Pero en marzo de 2022, por razones que aún no están del todo claras -aunque algunos indicios apuntan a incumplimientos del gobierno al trato inicial-, el pacto se rompió y las pandillas respondieron dejando 87 cadáveres en las calles y barrios de El Salvador. A partir de ahí, Bukele, quien para entonces parecía agobiado por el fracaso de su proyecto Bitcoin, tornó su atención a la seguridad pública y declaró la guerra final a las pandillas, cuya principal herramienta ha sido el régimen de excepción, que por mandato constitucional dura un mes pero puede ser prorrogado indefinidamente; ya la Asamblea Legislativa, controlada por el bukelismo, ha aprobado 10 extensiones y, este marzo, El Salvador cumplirá un año sin las garantías constitucionales cercenadas por el régimen, como el derecho al debido proceso, a la defensa o incluso a las libertades de movimiento y expresión.
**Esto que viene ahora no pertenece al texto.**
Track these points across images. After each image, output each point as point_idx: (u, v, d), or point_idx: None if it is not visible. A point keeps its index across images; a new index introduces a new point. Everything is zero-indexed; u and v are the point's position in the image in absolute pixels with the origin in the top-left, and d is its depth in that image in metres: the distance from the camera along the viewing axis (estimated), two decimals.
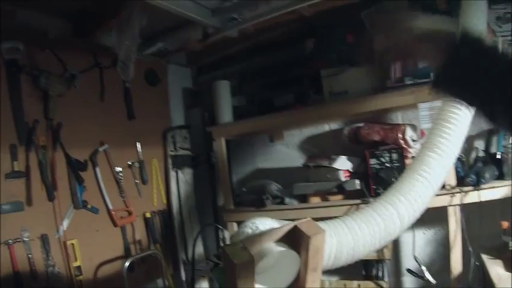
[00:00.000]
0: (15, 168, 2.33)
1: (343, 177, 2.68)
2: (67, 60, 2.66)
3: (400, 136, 2.56)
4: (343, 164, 2.70)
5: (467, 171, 2.41)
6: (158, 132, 3.44)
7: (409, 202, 1.55)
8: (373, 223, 1.44)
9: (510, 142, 2.43)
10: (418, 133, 2.64)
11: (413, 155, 2.54)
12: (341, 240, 1.35)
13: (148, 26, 2.48)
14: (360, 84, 2.72)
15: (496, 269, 2.00)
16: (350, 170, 2.74)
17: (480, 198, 2.28)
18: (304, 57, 3.07)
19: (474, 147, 2.63)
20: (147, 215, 3.16)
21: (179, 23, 2.83)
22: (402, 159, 2.51)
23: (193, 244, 2.34)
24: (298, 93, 3.11)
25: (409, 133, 2.57)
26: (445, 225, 2.51)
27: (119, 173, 2.97)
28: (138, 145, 3.16)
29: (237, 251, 1.11)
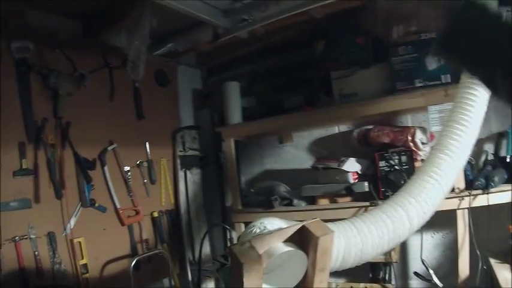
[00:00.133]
0: (24, 166, 2.34)
1: (351, 179, 2.67)
2: (77, 60, 2.67)
3: (409, 139, 2.55)
4: (352, 166, 2.69)
5: (477, 175, 2.39)
6: (167, 132, 3.45)
7: (419, 204, 1.53)
8: (382, 225, 1.42)
9: None
10: (428, 136, 2.63)
11: (422, 158, 2.54)
12: (349, 241, 1.34)
13: (158, 26, 2.49)
14: (370, 86, 2.72)
15: (503, 273, 2.00)
16: (359, 172, 2.73)
17: (489, 201, 2.26)
18: (314, 59, 3.06)
19: (483, 150, 2.62)
20: (155, 214, 3.16)
21: (189, 24, 2.85)
22: (412, 161, 2.50)
23: (201, 244, 2.33)
24: (308, 94, 3.11)
25: (418, 136, 2.56)
26: (453, 228, 2.50)
27: (127, 172, 2.97)
28: (147, 145, 3.16)
29: (244, 250, 1.09)
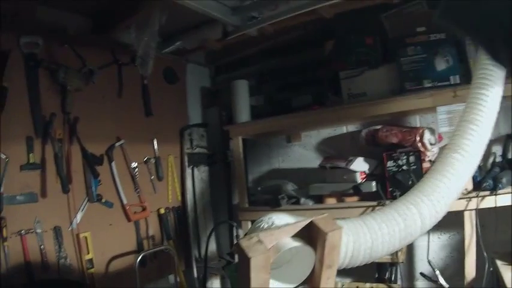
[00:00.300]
0: (31, 160, 2.35)
1: (359, 178, 2.67)
2: (86, 56, 2.69)
3: (418, 139, 2.54)
4: (360, 165, 2.68)
5: (484, 176, 2.37)
6: (175, 129, 3.46)
7: (431, 203, 1.51)
8: (393, 223, 1.41)
9: None
10: (436, 136, 2.62)
11: (430, 159, 2.53)
12: (359, 239, 1.33)
13: (167, 24, 2.50)
14: (379, 86, 2.71)
15: (510, 275, 1.98)
16: (366, 171, 2.72)
17: (496, 203, 2.24)
18: (323, 59, 3.05)
19: (492, 152, 2.60)
20: (161, 211, 3.17)
21: (199, 22, 2.86)
22: (420, 162, 2.49)
23: (207, 241, 2.33)
24: (316, 94, 3.11)
25: (427, 136, 2.55)
26: (460, 229, 2.50)
27: (135, 168, 2.98)
28: (155, 142, 3.17)
29: (252, 244, 1.08)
Uno de los efectos del régimen es que las cifras de homicidios han acentuado la tendencia a la baja que el país experimenta desde 2016, tres años antes de la llegada de Bukele a la presidencia. En 2020, un estudio del International Crisis Group atribuyó la reducción de un 60% en los homicidios en 2019 -año de la ascensión de Bukele- a una decisión de las pandillas más que a las políticas gubernamentales.
Bukele ha dicho, a través de su cuenta de Twitter, que El Salvador es ahora el país más seguro del continente. En enero, el Ministerio de Seguridad publicó que la tasa de homicidios por cada 100,000 habitantes había sido de 7.8 en 2022, un descenso importante respecto al año anterior y la más baja en las últimas décadas. Varios analistas, sin embargo, han señalado que es imposible contrastar estas cifras de forma independiente debido a los bloqueos a la información pública.
A pesar de todo, el régimen de excepción es sumamente popular en El Salvador. En general, las encuestas varían entre niveles de aprobación del 70% al 90% de las medidas extraordinarias, algo que la Universidad Centroamericana (UCA), una de las voces más críticas de Bukele, atribuye en parte a una cultura de venganza que los salvadoreños apoyan siempre que no sean ellos a sus familiares los afectados por las acciones del Estado.
“Persiste en muchas personas y sectores la tendencia primitiva a la venganza, usualmente a causa de la ineficiencia y/o corrupción de tribunales y juzgadores. Muchos se alegran con el sufrimiento de los privados de libertad, desean que pasen hambre, que sean maltratados y vejados. Por lo general, eso solo cambia cuando familiares o amigos son detenidos y comienzan a sufrir vejámenes”, escribió la UCA en un editorial publicado en sus redes el pasado 6 de enero.
En su casa, Gladys, la madre de cuatro jóvenes arrestados y enviados a prisión sin pruebas y como parte, según su relato, de las cuotas de arrestos impuestas a los policías salvadoreños, vive con miedo de que al único hijo que le queda fuera de las cárceles de Bukele lo vuelvan a llevar preso: “Acá en en El Salvador nos están metiendo presos hasta por una mala mirada. Este gobierno vino a acabar con nuestra libertad”, dice.